Some desire DiCaprio, others crave Clooney, I have a little thing for Desmond Tutu, or as I like to call him, Archbishop McDreamy. What can I tell you? I've always been a sucker for integrity and twinkly eyes, which is why I'd also like to send a quick shout-out to Paul Newman and Walter Cronkite.
I never thought of myself as a particularly vain person. In fact, I sort of prided myself on having a decidedly undiva-like attitude. But all that went out the window when I realized my face had to appear in this magazine every month. It turns out I'm ridiculously insecure and once lost an entire night's sleep worrying that my wrists looked puffy. Enter John Ritter. Not the guy from Three's Company. No, the John Ritter I love illustrates this column. Here's a tip. If you're ever going to be viewed by millions of people on a regular basis, forget hair, makeup and the South Beach diet—get yourself a man who sees grace where you can see only crow's-feet.
After 46 Thanksgivings, I still can't make a good turkey. Mine was so undercooked last year that several guests suggested a really excellent veterinarian could probably get it up and gobbling again. I love a man who can cook and I love a man who can write, and Anthony Bourdain is a man who can do both. So come next year, Chef Bourdain can be in charge of cranberries and column ideas.
I believe I could listen to Tom Waits singing "Take It with Me" every rainy Sunday for the rest of my life. I also love Johann Sebastian Bach, Ray Charles, Randy Newman, Stephen Sondheim, Johnny Cash and several Beatles. They all make me happy and they all break my heart. And when you think about it, what else do you want from a musician?

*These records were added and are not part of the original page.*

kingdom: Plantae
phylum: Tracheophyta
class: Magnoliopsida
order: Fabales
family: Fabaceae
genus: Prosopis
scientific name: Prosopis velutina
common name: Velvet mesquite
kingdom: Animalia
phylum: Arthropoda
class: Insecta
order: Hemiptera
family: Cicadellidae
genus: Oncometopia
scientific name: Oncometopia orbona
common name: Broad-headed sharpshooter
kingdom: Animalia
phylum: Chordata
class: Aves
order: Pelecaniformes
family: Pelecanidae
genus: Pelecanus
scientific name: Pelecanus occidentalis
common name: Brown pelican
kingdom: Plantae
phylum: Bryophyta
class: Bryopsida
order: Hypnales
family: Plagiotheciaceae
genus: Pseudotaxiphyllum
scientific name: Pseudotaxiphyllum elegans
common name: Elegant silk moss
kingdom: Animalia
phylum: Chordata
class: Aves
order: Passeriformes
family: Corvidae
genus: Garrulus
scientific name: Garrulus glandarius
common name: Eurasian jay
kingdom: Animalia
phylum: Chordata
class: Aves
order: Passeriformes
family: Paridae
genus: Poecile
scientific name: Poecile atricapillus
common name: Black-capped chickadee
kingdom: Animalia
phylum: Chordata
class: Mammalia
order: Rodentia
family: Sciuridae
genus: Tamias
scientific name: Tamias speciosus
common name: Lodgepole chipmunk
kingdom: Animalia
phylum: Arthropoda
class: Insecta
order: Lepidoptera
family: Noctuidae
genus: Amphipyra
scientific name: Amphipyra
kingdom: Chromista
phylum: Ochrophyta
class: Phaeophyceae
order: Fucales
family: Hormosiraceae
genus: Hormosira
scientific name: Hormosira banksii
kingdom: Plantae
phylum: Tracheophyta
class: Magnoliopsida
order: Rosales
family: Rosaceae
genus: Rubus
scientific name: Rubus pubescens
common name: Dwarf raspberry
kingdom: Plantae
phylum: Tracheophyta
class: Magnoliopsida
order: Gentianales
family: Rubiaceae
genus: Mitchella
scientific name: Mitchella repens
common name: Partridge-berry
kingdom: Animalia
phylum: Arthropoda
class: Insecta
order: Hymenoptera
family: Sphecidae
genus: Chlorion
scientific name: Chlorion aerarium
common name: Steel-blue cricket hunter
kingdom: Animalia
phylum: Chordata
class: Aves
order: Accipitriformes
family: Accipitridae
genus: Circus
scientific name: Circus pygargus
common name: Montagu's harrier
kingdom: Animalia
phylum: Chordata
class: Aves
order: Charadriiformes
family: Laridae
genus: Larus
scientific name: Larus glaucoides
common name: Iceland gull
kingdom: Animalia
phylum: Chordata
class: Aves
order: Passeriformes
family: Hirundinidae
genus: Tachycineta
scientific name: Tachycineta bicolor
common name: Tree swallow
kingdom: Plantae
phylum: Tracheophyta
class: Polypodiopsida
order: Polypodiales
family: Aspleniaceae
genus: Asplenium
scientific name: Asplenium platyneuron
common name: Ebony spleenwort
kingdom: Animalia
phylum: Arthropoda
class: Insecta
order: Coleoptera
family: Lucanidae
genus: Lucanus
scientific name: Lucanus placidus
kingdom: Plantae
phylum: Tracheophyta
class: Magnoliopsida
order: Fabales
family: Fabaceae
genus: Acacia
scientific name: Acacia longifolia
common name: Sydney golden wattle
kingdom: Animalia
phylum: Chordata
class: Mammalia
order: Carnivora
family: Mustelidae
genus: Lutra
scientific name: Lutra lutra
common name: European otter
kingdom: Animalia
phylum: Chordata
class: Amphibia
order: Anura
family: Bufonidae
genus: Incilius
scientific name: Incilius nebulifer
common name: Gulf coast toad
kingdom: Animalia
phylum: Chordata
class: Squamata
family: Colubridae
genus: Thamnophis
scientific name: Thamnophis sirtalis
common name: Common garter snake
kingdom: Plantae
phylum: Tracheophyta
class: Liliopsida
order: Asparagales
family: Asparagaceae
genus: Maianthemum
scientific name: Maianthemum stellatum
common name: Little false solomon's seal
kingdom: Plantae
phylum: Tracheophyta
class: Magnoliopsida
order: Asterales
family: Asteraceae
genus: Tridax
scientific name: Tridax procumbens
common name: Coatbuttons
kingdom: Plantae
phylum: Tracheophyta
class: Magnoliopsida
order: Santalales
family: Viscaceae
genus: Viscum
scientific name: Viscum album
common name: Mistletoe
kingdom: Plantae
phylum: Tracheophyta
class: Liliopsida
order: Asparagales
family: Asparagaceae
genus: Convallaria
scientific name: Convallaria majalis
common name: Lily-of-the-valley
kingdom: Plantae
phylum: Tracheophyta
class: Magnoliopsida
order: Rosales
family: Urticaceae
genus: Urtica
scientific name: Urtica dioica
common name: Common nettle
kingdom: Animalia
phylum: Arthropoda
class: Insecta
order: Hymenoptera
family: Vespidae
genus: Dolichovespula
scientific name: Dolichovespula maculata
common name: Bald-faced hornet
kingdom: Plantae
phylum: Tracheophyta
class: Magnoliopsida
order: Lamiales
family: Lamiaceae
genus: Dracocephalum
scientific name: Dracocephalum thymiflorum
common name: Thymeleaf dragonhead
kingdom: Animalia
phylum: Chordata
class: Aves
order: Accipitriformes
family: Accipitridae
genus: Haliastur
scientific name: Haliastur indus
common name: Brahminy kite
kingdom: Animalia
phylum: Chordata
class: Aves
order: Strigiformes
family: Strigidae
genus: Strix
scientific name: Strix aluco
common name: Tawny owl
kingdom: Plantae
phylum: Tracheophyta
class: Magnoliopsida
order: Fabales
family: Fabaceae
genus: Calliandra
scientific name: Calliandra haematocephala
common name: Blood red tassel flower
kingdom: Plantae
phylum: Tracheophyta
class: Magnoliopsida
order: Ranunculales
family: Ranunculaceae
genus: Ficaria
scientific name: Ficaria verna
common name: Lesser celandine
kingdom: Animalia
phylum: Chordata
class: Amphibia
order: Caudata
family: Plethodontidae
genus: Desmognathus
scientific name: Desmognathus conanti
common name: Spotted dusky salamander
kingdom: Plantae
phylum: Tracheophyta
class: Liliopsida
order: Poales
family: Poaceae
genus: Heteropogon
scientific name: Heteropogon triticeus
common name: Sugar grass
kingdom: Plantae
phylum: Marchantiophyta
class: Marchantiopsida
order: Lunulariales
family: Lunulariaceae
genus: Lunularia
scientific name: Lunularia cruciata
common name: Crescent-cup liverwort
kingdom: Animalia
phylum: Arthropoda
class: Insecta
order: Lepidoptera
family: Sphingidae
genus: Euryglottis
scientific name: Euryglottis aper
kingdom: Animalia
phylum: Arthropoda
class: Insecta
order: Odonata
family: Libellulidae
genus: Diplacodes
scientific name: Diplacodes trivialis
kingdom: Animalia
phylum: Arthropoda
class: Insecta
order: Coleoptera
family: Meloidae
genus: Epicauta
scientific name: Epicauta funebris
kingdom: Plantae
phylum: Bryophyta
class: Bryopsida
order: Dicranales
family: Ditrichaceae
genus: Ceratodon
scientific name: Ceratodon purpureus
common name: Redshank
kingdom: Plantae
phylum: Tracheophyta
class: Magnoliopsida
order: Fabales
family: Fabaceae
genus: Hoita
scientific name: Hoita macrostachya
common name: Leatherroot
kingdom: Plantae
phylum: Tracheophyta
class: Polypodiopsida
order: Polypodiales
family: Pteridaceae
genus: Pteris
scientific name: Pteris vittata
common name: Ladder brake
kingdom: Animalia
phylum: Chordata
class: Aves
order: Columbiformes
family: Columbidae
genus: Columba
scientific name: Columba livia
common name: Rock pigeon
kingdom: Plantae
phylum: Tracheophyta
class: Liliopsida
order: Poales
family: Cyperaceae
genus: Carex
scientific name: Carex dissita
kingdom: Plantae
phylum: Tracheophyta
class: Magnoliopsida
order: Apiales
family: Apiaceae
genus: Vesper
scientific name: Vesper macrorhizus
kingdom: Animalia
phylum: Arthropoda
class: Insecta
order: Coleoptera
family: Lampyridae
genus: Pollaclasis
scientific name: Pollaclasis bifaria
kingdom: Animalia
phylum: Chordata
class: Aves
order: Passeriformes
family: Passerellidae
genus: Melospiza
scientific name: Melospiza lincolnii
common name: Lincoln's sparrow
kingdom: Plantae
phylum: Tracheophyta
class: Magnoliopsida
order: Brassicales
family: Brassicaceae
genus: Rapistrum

One hot summer night at the end of the '70s, I sat in a 15,274-seat amphitheater just outside Detroit, Michigan, and watched a wild and crazy guy in a white suit perform "the disappearing dime trick." It was absurd and ironic, and exceedingly funny—it was the bravest act of comedy I'd ever witnessed. It was Steve Martin. He removed the arrow from his head a long, long time ago, but like comic geniuses from Buster Keaton to David Sedaris, he still performs a remarkable sleight of hand. Rent Roxanne, read The Pleasure of My Company or Shopgirl or a short story from his Pure Drivel collection called "Hissy Fit," and see for yourself how time after time, he manages to catch the pedestrian moment—the ordinary gesture—and wring it into an expression of exquisite longing. He was, is, and will always be my ideal combination of contemplative and cuckoo.
Finally, there's the 20-something model/actor/Barneys clerk who sold me a pair of sunglasses I couldn't afford last Saturday morning. Shallow? You bet, but Walter Cronkite will only take a girl so far. I know Sunglasses Guy is an impossible fantasy, but you have to admit, he's a better option than Johann Sebastian Bach.
Besides, I think there's something to be said for coming up with a list of impossible fantasies. Women—at least this one—cannot live by reality alone.